McGlynn read about Keyes' project in the Ann Arbor News, contacted him, and offered to help research his book. For an undisclosed stipend, McGlynn gave Keyes access to his trial notes. Much of what Keyes wrote regarding the trial comes directly from McGlynn's notes, and he gives McGlynn an acknowledgement in the introduction to The Michigan Murders.

Edward Keyes made an unfortunate editorial decision to use pseudonyms for the seven victims, their killer, and the witnesses. The overall effect was to obscure their identities and cloud the history behind these cases. Forty years later, people who lived through those times and were familiar with people involved with this case become confused after reading Keyes' novelization.

A debt is owed to history to get the facts straight.

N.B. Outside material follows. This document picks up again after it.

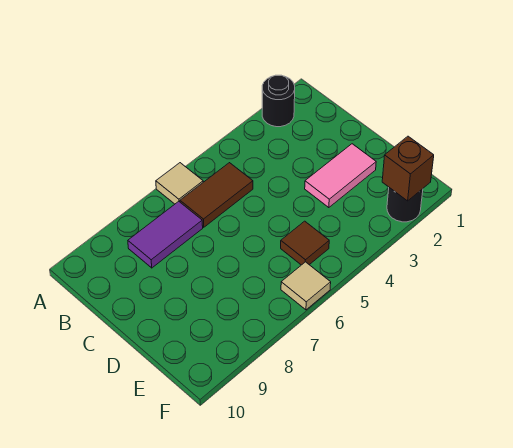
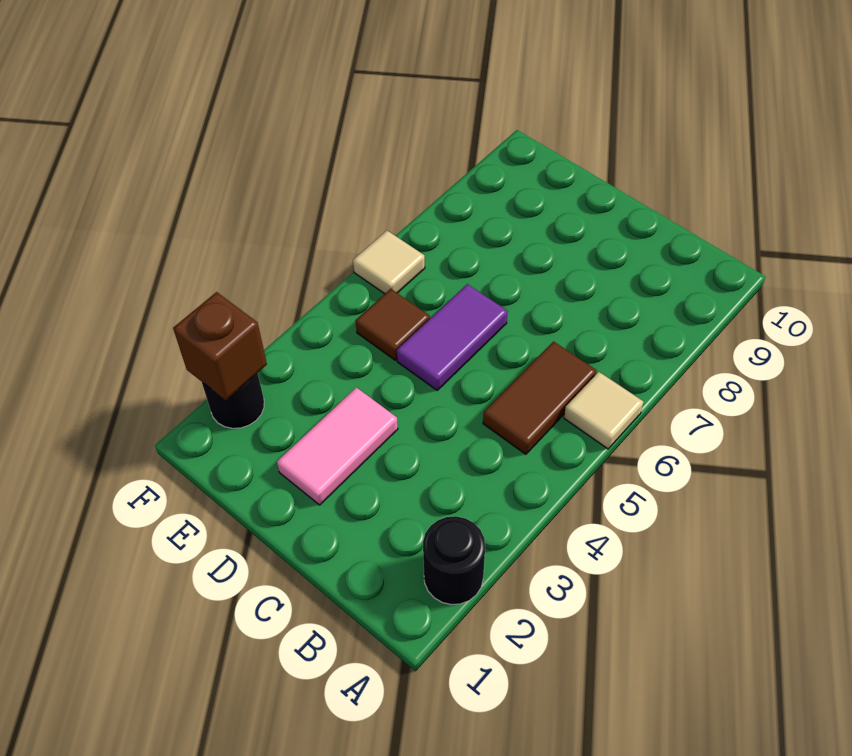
purple 1x2 tile [128,201,203,268] -> purple 1x2 tile moved to [397,284,508,390]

The Collins' trial was the longest and most expensive criminal proceeding in Washtenaw County history. After Collins' lawyers exhausted every appeal, the Supreme Court of the United States upheld the constitutionality of Collins' life sentence for first-degree murder. The high court returned the trial transcripts on April 19th, 1974. After that date, no mention of the transcripts is made in the county record log book.

After my researcher Ryan M. Place made an exhaustive statewide Freedom of Information search, the only response we received was from the Washtenaw County Clerk saying the records were "purged" in the mid-seventies. Why the county officials purged the trial transcripts is unknown. Surely, the historical significance of the case warrants that the public record be preserved somewhere--either in print or digitally.

Whether these documents were shredded for shelf space, misplaced through institutional neglect, or destroyed willfully to obfuscate the public record, the bottom line is they are missing. Meeting with Paul McGlynn was a unique opportunity to speak with someone who attended every court session. Collins is the only other person I know who was in court for all of the sessions, but he isn't talking.

My treatment of the trial is based on hundreds of vintage newspaper articles and interviews with some of the trial participants. The quoted dialogue from the daily reports is surprisingly detailed and helped me reconstruct the lost Collins' trial and the legal maneuvering that went on inside and outside the courtroom. Thank goodness for the press.

I asked Paul McGlynn if he would read my manuscript and question or comment on anything. I was most interested in his response to the trial. Here is what he wrote: "I'm wondering how you got the details of the trial so exactly. Did you finally manage to round up a transcript? It reads like a transcript, though of course much abbreviated. It brought back many memories of the long hours spent in the courtroom. Kudos."

East Cross Street/Depot Town/Water Tower
Rather than dress-up this dark episode in Ypsilanti's history as narrative nonfiction, I decided to take a terse journalistic approach and retell the events as they happened. The facts and conflicts are enough to carry the story line without manufacturing melodrama.

With any luck, Terror in Ypsilanti: John Norman Collins Unmasked should be available in July 2016. I decided to change the title to make the book more suitable for internet searches.